Every year, the Holiday Season brings with it a mixed bag of people and things. There are relatives you look forward to spending time with, friends you can’t wait to get together with, gifts you enjoy and parties galore. As well as, sigh, relatives you can’t stand, friends you’d rather forget, gifts you can’t even re-gift, and parties you drag your unwilling body to. Truly, a mixed bag.
The fun parts are easy. If anything, those people and experiences are uplifting and inspiring and remind you of the specialness of the Holiday Season. But how about the not-so-fun parts? What can you do about those?
You can avoid unpleasant people and things if you wish, but some are unavoidable. Close but annoying relatives, long-standing friends who may not be such friends anymore, and obligatory work parties may all make you want to run screaming into the woods, but we rarely have that choice. So rather than inflict further misery on yourself, why not try a dose of kindness?
The Cambridge Dictionary defines kindness as “the quality of being generous, helpful, and caring about other people.” Instead of avoiding your Uncle Harry, who drinks too much, cracks bad jokes and laughs too loud at them, you figured he’s probably lonely and doesn’t know how to connect socially.
That simple change of thought is evidence of kindness: you demonstrate your caring about others by attempting to understand behavior rather than condemn it. No, you don’t need to become his quasi-therapist.
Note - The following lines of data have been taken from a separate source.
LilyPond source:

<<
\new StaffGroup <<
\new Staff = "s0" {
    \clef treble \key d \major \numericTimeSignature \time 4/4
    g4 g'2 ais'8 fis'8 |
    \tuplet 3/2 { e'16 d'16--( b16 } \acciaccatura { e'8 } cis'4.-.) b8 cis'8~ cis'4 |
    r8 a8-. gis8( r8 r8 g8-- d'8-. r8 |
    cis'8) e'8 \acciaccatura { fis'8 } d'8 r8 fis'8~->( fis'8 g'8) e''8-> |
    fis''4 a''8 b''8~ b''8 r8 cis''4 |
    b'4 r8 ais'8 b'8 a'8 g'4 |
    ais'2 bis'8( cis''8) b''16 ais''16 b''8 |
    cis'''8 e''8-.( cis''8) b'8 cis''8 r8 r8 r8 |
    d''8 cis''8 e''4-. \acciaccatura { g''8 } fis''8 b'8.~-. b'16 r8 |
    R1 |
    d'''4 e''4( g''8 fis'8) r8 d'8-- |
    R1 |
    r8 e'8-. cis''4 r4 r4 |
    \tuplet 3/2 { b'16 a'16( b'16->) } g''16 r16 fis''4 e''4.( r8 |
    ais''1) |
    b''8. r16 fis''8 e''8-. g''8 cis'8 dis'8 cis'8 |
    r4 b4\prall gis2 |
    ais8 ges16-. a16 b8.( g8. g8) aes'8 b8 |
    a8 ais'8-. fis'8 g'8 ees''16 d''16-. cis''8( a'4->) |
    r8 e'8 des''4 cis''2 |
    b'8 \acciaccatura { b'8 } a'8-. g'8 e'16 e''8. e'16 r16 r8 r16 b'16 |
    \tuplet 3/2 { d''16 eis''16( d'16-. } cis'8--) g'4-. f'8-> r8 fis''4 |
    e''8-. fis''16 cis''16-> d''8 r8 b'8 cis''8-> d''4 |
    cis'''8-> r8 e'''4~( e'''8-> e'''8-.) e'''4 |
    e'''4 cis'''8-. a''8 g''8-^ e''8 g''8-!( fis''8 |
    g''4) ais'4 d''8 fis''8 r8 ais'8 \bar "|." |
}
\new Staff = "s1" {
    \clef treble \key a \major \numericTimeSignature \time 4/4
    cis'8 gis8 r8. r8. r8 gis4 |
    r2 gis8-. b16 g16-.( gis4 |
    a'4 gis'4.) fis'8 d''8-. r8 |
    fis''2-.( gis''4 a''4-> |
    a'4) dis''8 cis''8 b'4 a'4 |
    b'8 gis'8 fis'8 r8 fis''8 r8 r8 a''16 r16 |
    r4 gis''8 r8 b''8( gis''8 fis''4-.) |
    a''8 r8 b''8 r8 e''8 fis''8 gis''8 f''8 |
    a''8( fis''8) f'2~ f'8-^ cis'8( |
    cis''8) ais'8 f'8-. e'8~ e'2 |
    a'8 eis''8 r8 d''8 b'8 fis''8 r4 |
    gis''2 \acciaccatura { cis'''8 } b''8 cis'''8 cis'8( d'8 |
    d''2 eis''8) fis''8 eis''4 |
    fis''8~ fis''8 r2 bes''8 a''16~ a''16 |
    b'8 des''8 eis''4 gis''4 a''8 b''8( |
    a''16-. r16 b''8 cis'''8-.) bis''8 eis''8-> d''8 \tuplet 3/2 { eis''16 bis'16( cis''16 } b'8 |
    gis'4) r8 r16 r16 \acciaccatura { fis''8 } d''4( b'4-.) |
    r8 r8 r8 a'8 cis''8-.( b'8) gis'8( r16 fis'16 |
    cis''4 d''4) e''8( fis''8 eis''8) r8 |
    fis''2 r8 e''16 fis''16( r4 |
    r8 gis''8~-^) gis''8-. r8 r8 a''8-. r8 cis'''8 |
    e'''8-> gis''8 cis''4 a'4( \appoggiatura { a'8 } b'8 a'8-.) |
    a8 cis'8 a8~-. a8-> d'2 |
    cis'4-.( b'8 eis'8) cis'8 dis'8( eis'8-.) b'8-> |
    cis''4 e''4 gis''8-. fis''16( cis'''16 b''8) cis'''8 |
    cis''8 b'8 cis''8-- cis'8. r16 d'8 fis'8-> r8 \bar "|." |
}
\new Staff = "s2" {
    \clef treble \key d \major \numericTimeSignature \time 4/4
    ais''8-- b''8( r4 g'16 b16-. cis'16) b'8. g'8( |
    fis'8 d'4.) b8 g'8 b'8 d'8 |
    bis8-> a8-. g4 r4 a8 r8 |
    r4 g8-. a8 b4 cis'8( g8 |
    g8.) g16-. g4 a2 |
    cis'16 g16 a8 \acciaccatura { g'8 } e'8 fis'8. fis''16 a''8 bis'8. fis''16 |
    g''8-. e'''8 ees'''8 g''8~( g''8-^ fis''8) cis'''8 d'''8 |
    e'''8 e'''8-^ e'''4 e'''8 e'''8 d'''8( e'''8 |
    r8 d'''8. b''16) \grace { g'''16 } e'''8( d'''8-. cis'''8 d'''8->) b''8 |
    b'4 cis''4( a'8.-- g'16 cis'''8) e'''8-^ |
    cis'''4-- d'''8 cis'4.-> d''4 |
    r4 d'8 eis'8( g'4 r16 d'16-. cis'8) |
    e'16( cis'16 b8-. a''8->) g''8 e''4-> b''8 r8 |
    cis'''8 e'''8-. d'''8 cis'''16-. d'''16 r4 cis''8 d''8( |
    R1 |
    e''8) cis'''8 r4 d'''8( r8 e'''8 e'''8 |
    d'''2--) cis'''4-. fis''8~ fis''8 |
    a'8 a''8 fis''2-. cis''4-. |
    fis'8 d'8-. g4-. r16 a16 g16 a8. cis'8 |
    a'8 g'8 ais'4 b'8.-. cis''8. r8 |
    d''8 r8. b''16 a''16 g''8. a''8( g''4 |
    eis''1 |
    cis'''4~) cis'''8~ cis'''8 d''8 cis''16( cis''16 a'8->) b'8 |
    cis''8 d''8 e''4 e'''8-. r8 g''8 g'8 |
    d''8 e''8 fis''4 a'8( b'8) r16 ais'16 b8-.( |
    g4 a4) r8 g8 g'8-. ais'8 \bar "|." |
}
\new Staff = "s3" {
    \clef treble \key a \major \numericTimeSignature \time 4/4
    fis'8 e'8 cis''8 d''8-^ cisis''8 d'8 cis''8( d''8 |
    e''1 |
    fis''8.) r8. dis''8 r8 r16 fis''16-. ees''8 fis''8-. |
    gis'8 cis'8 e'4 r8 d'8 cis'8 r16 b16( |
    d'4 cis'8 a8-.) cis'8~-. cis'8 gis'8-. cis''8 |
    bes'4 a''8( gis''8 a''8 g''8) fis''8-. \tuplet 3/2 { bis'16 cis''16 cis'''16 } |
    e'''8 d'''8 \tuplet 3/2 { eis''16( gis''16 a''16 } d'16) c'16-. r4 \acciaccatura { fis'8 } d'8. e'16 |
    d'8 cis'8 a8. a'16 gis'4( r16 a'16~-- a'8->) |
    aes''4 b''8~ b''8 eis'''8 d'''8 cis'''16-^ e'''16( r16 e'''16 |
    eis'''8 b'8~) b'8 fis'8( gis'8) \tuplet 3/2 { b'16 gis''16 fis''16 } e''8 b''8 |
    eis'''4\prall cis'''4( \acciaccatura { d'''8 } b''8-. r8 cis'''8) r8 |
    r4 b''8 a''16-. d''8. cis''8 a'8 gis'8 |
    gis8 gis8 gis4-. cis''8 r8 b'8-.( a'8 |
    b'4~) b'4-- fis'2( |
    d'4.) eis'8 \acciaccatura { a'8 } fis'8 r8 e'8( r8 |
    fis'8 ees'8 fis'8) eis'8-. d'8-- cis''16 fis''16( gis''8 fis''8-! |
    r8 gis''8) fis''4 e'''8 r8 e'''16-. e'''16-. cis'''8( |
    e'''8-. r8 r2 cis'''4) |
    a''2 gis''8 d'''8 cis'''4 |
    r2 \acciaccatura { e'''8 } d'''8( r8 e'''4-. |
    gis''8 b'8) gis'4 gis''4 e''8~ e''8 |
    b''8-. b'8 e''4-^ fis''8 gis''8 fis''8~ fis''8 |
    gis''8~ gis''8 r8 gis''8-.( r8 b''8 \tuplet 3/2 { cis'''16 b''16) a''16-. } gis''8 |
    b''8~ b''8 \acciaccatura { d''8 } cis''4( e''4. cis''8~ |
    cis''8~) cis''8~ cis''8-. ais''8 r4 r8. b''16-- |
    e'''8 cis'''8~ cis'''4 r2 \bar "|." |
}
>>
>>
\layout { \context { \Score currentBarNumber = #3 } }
But here’s the thing, by that one change of thought, you may look at him differently, which in turn does wonderful things for you.
Yes, kindness is one of those gifts you give to others, even as it holds great benefit for you. Research has demonstrated repeatedly that being a giving, caring, kind person, is linked with a longer life. Kindness contributes to our well-being and longevity in numerous ways. For example, it reduces risk factors for cardiovascular disease, such as high blood pressure, and helps to maintain vitality and cognitive function.
Challenge yourself this Holiday Season to up your kindness quotient, and significantly lower your complaint quotient. After all, groaning and moaning about that obligatory work party or family dinner does you no good. You must attend, so you might as well try kindness as your modus operandi.
You might offer to help out with the decorations or help at the punch bowl. Being involved often feels better than standing around with a fake smile on your face. Or you might think of a question or two that could spark conversation with that newbie, or cousin, making them feel more at ease, again, an act of kindness. Simply deciding to be kind rather than grinchy will open your mind to more generous, caring possibilities.
When you put yourself in the position of “having to” as in “I have to deal with Uncle Harry” or “I have to go to this party,” you cast yourself in the role of victim. Powerless, depressed, even hopeless. Where’s the fun in that? Wouldn’t you rather be a hero?
Oh, not necessarily the jumping tall buildings in a single-bound type hero, just someone who enjoys seeking to appreciate others as they are, helping out where appropriate, and being open to the possibility of something good emerging from any given situation. No big deal; just being kind puts you in the realm of “hero.” Begrudging, criticizing and complaining do not.
This Holiday Season, you can make the choice. Choose to exercise your new-found super-power: kindness. You will enjoy a Holiday Season like no other, filled with surprising discoveries and fun.
What has worked for you to get along with unpleasant relatives or friends during the holidays? Do you have a story about how you were able to connect with even your most grumpiest relative during a holiday gathering?